Одновременно с увеличением численности населения начинается многоэтажная застройка центра столицы. Если в дореформенное время ведущим типом жилья оставалась усадьба, а приезжим сдавались преимущественно флигели и мезонины, то с 1860-х годов горожане начинают ценить удобство и прелесть отдельных квартир. «Москва усадебная, живущая за счет пензенских и тамбовских душ, быстро преобразуется в Москву капиталистическую. На сцену выступает новый могущественный класс, успевший в тиши патриархальных лабазов накопить огромную экономическую силу… Приобщенное к гражданским правам и демократизованному образованию, бывшее темное царство формируется в городскую промышленную буржуазию в европейском значении этого слова»[15]. Купцы терпели гоголевского городничего, кланялись, давали взятки, но в итоге дождались собственного выхода на историческую арену. «Кубышки» их стремительно росли. М. П. Рябушинский в 1858 году владел 2 миллионами рублей, Прохоровы на исходе сороковых годов хвастались тремя миллионами. Сколотивший состояние на винных откупах В. А. Кокорев в 1861 году отчитывался о состоянии в 7,3 миллиона рублей[16].

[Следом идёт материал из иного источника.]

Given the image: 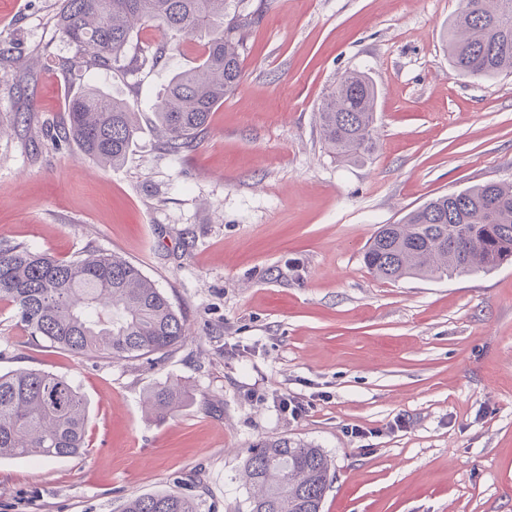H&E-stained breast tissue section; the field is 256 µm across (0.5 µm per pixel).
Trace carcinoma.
<instances>
[{
    "mask_svg": "<svg viewBox=\"0 0 512 512\" xmlns=\"http://www.w3.org/2000/svg\"><path fill=\"white\" fill-rule=\"evenodd\" d=\"M228 0H64L60 30L75 47L66 67L118 65L142 25L167 40L204 38L199 64L175 72L155 104L166 151L195 148L214 109L240 85L239 47L253 14L229 15ZM448 21V62L461 76L512 74V0H460ZM378 89L355 71L341 77L318 112L331 154L359 161L374 148ZM135 105L93 87L74 93L56 138L89 160L122 164L134 143ZM512 260V183L487 182L438 196L383 224L363 253L375 277L487 273ZM0 304L12 309L31 340L77 356L112 360L163 356L185 337L183 316L133 263L89 251L60 260L23 245L0 248ZM183 391L164 382L148 391L153 413L178 407ZM87 401L74 381L37 369L0 373V459L77 457L86 451ZM242 479L250 512H321L331 463L319 448L288 438L249 449ZM121 512H201L176 490L128 499Z\"/></svg>",
    "mask_w": 512,
    "mask_h": 512,
    "instance_id": "cac0c4a2",
    "label": "carcinoma"
}]
</instances>
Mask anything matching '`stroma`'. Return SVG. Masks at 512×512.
Returning a JSON list of instances; mask_svg holds the SVG:
<instances>
[{"label":"stroma","mask_w":512,"mask_h":512,"mask_svg":"<svg viewBox=\"0 0 512 512\" xmlns=\"http://www.w3.org/2000/svg\"><path fill=\"white\" fill-rule=\"evenodd\" d=\"M60 7L0 0V247L120 255L186 337L152 362L76 357L0 306V373L64 375L88 401L84 455L0 460V512H120L166 490L248 512V450L279 437L330 458L322 512H512V263L386 282L362 260L380 225L428 199L512 181V75L449 66L460 0H248L242 83L179 155L156 137L154 105L201 38L139 68L165 41L147 27L127 65L67 68ZM353 70L378 87L375 146L339 162L317 113ZM85 87L138 104L120 166L50 138ZM169 380L185 402L147 413L145 392ZM282 392L307 413L280 414Z\"/></svg>","instance_id":"1"}]
</instances>
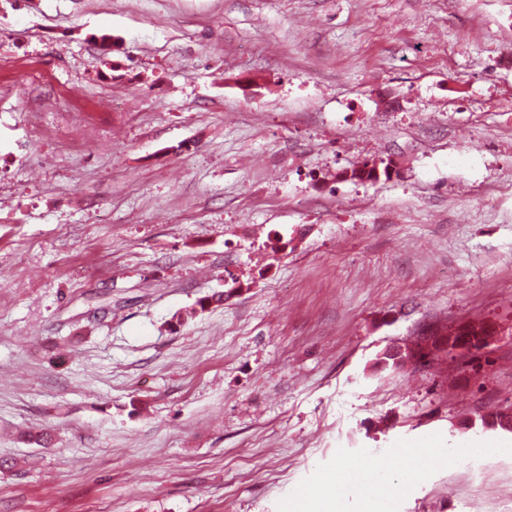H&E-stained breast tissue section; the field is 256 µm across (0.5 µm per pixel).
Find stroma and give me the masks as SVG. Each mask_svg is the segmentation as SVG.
Returning <instances> with one entry per match:
<instances>
[{
    "label": "stroma",
    "instance_id": "obj_1",
    "mask_svg": "<svg viewBox=\"0 0 512 512\" xmlns=\"http://www.w3.org/2000/svg\"><path fill=\"white\" fill-rule=\"evenodd\" d=\"M510 409L512 0H0V512H283ZM461 325L462 328L457 332L459 336H457L454 351L464 356L470 347L471 342H473V336H479L477 343L474 345V352L472 353V356L475 357L476 353L480 352L484 348V344L481 343V336H487L484 340L487 345L490 343L492 336L486 335V328L481 325H474L472 332L473 336H469L470 334L466 329L468 323H463Z\"/></svg>",
    "mask_w": 512,
    "mask_h": 512
}]
</instances>
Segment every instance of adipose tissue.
<instances>
[{
  "mask_svg": "<svg viewBox=\"0 0 512 512\" xmlns=\"http://www.w3.org/2000/svg\"><path fill=\"white\" fill-rule=\"evenodd\" d=\"M459 455V449L445 447L438 441L423 449L421 454H408L401 466L368 455L352 465L357 478L350 481L348 490H338L335 480L327 479L319 492L304 490L292 496L288 509L289 512H309L310 501L317 494L325 501V512H391L393 501L403 489L418 482L423 466Z\"/></svg>",
  "mask_w": 512,
  "mask_h": 512,
  "instance_id": "1",
  "label": "adipose tissue"
}]
</instances>
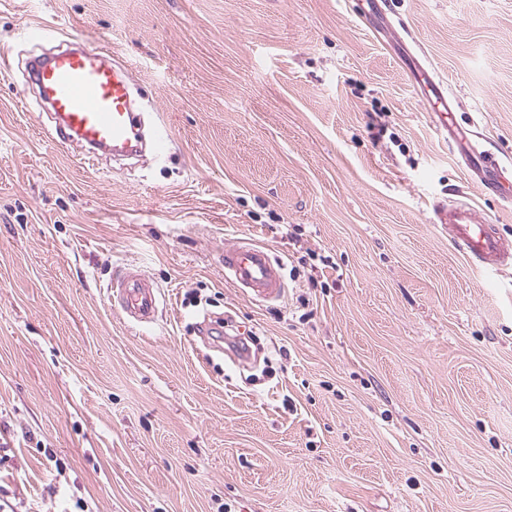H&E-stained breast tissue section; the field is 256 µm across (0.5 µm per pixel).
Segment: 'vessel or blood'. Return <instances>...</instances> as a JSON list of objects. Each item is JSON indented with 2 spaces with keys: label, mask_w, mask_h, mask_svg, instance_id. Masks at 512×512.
I'll use <instances>...</instances> for the list:
<instances>
[{
  "label": "vessel or blood",
  "mask_w": 512,
  "mask_h": 512,
  "mask_svg": "<svg viewBox=\"0 0 512 512\" xmlns=\"http://www.w3.org/2000/svg\"><path fill=\"white\" fill-rule=\"evenodd\" d=\"M29 65L38 96L51 109L57 138L82 148L81 163H94L100 150L127 156L147 143L155 153L163 152L170 138L168 130L158 124L151 135H144L133 108L128 69L113 61L109 51L67 49L32 58ZM415 75L437 134L448 145H455V138L448 135L452 110L446 86L430 68L416 67ZM468 165L483 188L504 199L512 195V188L497 180L498 166L486 152L473 151ZM433 222L447 231L449 241L476 269L496 273L512 266V242L503 237L494 220L478 217L467 196L436 205ZM223 261L225 279L251 298L272 301L283 297L282 267L267 248L238 241L225 247ZM114 288L127 323H156L161 290L139 266L124 267Z\"/></svg>",
  "instance_id": "obj_1"
}]
</instances>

П. Бурышкин в популярном труде «Москва купеческая» исследует русскую литературу XIX века и приходит к выводу, что положительный образ торговца и предпринимателя в ней практически не представлен. Купечеству только предстояло завоевать себе место под солнцем. «На купца смотрели не то чтобы с презрением, а так, как-то чудно. Где, дескать, тебе до нас! Такой же ты мужик, как и все, только вот синий сюртук носишь, да и пообтесался немного между господами, а посадить обедать с собою вместе все-таки нельзя – в салфетку сморкаешься», – отмечал публицист Сергей Терпигорев (Атава).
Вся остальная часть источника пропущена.